Wednesday, February 18, 2009

The province is nowhere near promising dollars to back Edmonton's bid for the 2017 World's Fair, says Culture and Community Spirit Minister Lindsay Blackett.

"In light of everything that's going on with the financial circumstances that we face in the province, we have to look at all our projects," he said. "When we started talking about this six months ago, the world was a lot different.

"As I told the mayor then, we're all kind of waiting to see where our budgets end up and what kinds of moneys we have available."

City councillors unanimously approved moving forward on a bid in October, with the expectation the province would match a $2.25-million initial investment to research and build a business case. At the time, Blackett said he hadn't had in-depth conversations about the proposal, but the province had some interest in supporting the exercise.

Last month, The Journal filed a Freedom of Information request calling for all memos and e-mails discussing how the government of Alberta might support -- financially or otherwise -- the city's bid for Expo 2017. The ministry's information co-ordinator replied last week, indicating no such records exist.

Culture spokeswoman Shawna Cass confirmed Tuesday there has been no written correspondence between the department and the city on the topic of bringing the world's fair to the capital region.

"There's discussions now," Blackett said, noting the city's unofficial request has been lowered to $1.5-million.

"The initial request for money, it's 1.5 (million), that's fine. It's what do we have to commit to at the other end, whether it's millions, hundreds of millions, or billions of dollars? That's problematic when you don't know where the economy's going. How are we going to come up with that?"

Expo 2017 lines up with the 150th anniversary of Canadian Confederation, and carries a total price tag estimated between $1.6 billion and $2.3 billion.

The city will likely have to wait until April for an answer, as cabinet ministers continue hammering out the details of a provincial budget.

"Health care and education, as the premier said, those are our main priorities, doing the things that we have to do. This is more of a want, in my estimation, than a need," Blackett said. "Not to say that wants aren't something that we have to look at. We do. But we have to make sure we can do it in a fiscally prudent manner."

Launching an international bid could cost as much as $22.5 million, if Edmonton beats any Canadian competitors. The city has to send its business case to Heritage Canada by the end of this year.

"We need to do this together," Coun. Jane Batty said Tuesday. "An expo is a huge, huge undertaking, and you need to do it with support of communities, and support of businesses, and support of the government.

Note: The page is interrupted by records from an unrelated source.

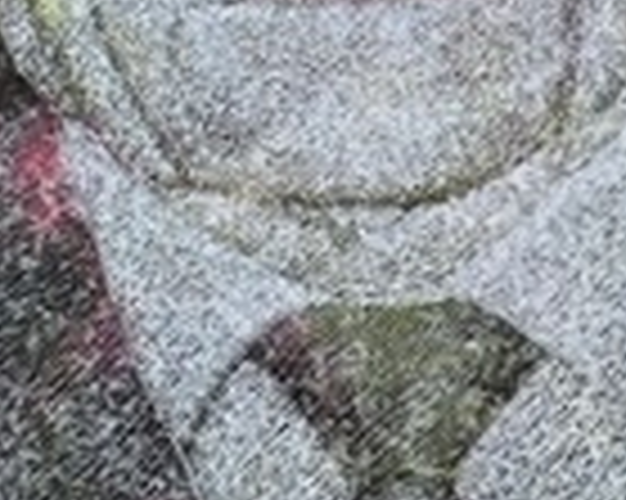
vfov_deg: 5.3
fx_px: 5202
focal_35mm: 281
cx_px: 259
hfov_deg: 6.9
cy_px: 1252
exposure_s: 1/282
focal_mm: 4.71
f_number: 1.7
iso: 50
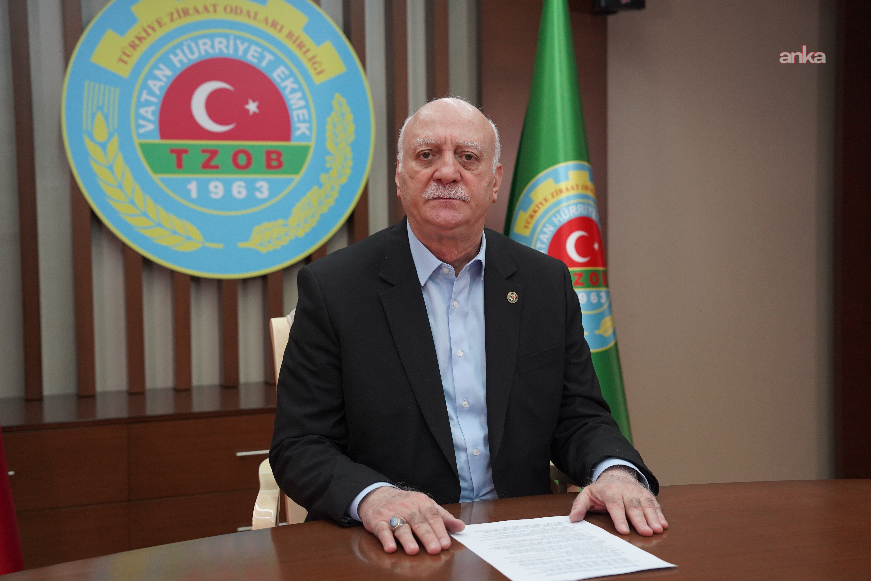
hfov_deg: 41.1
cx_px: 436
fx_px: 1161
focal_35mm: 48
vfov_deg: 28.1
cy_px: 290
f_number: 4
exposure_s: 1/160
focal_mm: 48
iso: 3200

"I'm hoping the province will come through. Certainly from all the conversations we've had they've been very, very supportive."

So far, the city has taken steps to line up office support staff, communications, and an executive director for the project.

Coun. Don Iveson said if the province doesn't come through, the city should drop its bid.

"We need them to pay for the research and the lobbying that's required now. We need them to be on board," he said. "It's an absolute condition of proceeding."

Iveson said he's had assurances in the hallways of City Hall that the provincial government will provide a financial backstop, but he isn't so sure.

"The province is clamping down on spending," he said.

"Let's be honest. An Expo is not a cheap thing to put on."

Mayor Stephen Mandel is currently in China, lobbying for Edmonton's bid to host the 2015 World University Games. He is expected to make a stop in Shanghai, site of the 2010 World's Fair.